_Activity_. Identify each line in the listing below that contains the word "przypomnienie", and copy every one of those lines.
Extracted information: Begin
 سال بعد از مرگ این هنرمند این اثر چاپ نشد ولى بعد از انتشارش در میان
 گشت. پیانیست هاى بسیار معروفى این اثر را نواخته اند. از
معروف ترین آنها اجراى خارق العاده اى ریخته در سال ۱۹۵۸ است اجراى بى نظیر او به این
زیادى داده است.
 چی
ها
Extracted information: End
Extracted information: Begin
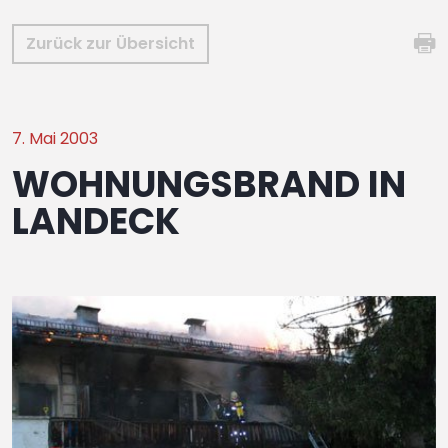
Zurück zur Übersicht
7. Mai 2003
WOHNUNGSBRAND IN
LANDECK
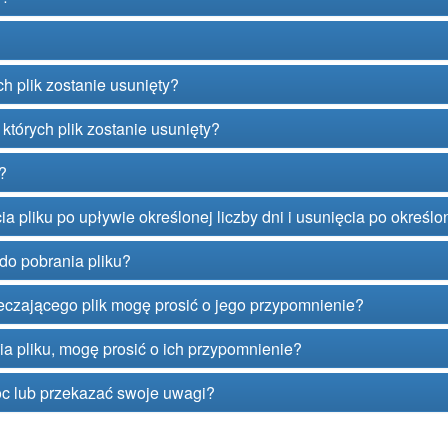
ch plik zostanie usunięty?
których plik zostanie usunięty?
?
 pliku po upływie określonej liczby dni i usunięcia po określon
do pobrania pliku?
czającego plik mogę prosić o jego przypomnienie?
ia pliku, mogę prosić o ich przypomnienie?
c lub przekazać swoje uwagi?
Extracted information: End
_Solution_.
czającego plik mogę prosić o jego przypomnienie?
ia pliku, mogę prosić o ich przypomnienie?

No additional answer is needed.